O influenciador digital Bruno Alexssander Souza Silva, conhecido nas redes sociais como Buzeira, tornou-se novamente alvo da Justiça de São Paulo. A 1ª Vara de Crimes Tributários, Organização Criminosa e Lavagem de Bens e Valores da capital paulista acatou um novo pedido de prisão preventiva contra ele, no âmbito de um processo que investiga a lavagem de dinheiro em rifas online de carros e artigos de luxo.
O Ministério Público de São Paulo (MP-SP) sustenta que Buzeira utilizava rifas para disfarçar movimentações financeiras ilícitas, vendendo automóveis usados como se fossem novos, em sorteios de grande alcance nas redes sociais. Com mais de 15 milhões de seguidores no Instagram, o influenciador ficou famoso por promover prêmios milionários e exibir uma vida de ostentação, marcada por carros esportivos, relógios caros, joias e até helicópteros.
Buzeira já está preso no Centro de Detenção Provisória (CDP) IV de Pinheiros, em decorrência das acusações feitas na Operação Narco Bet, deflagrada pela Polícia Federal (PF) em parceria com o MP-SP. Essa operação revelou um suposto esquema de lavagem de dinheiro ligado ao crime organizado, comandado pelo contador Rodrigo de Paula Morgado, apontado como o mentor financeiro do grupo.

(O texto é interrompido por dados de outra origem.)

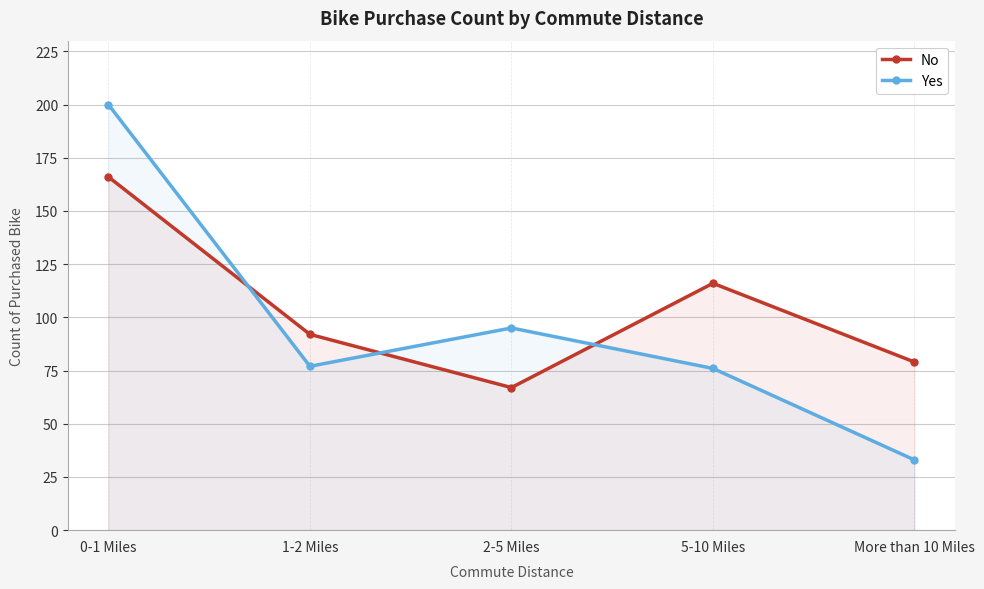

Between 0-1 Miles and 5-10 Miles, which is larger?

0-1 Miles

De acordo com os investigadores, Morgado movimentou mais de R$ 19,7 milhões por meio da empresa Buzeira Digital Ltda, sem comprovação da origem dos valores. Ele também teria transferido R$ 6,5 milhões para a compra de uma casa de luxo para o influenciador. Mensagens e comprovantes encontrados no celular de Morgado indicam que Buzeira tinha conhecimento das transações, reforçando a suspeita de envolvimento direto.

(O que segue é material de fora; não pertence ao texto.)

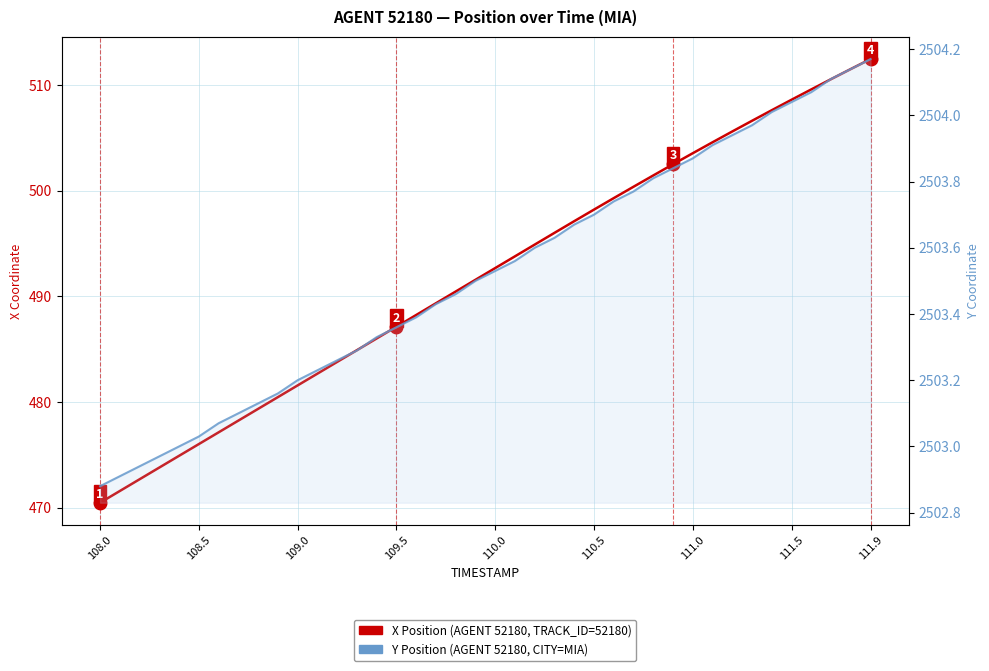

What is the greatest value displayed?

2504.2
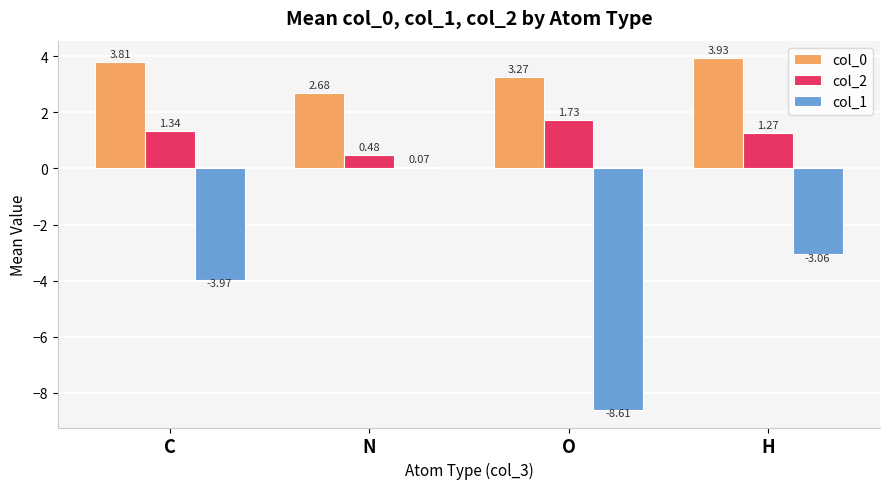

At which label is col_0 closest to 3?

O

Além de Buzeira, o influenciador Rudny Alan Damasceno, conhecido como “Rudny da Hornet”, também é réu no mesmo processo. Ambos são acusados de integrar um esquema de lavagem de dinheiro que usava empresas de fachada e “laranjas” para ocultar valores provenientes de atividades ilegais.
Em nota à imprensa, a defesa de Buzeira afirmou que o influenciador é trabalhador, possui renda lícita e atua de forma transparente nas redes sociais, negando qualquer vínculo com o crime organizado. Já a defesa de Rodrigo Morgado declarou que o contador é inocente e apenas prestava serviços técnicos regulares, dentro dos limites legais de sua profissão.
O processo tramita sob segredo de Justiça, e o novo pedido de prisão reforça a pressão judicial sobre Buzeira, que enfrenta duas frentes de investigação simultâneas — uma conduzida pela Polícia Federal e outra pelo Ministério Público paulista.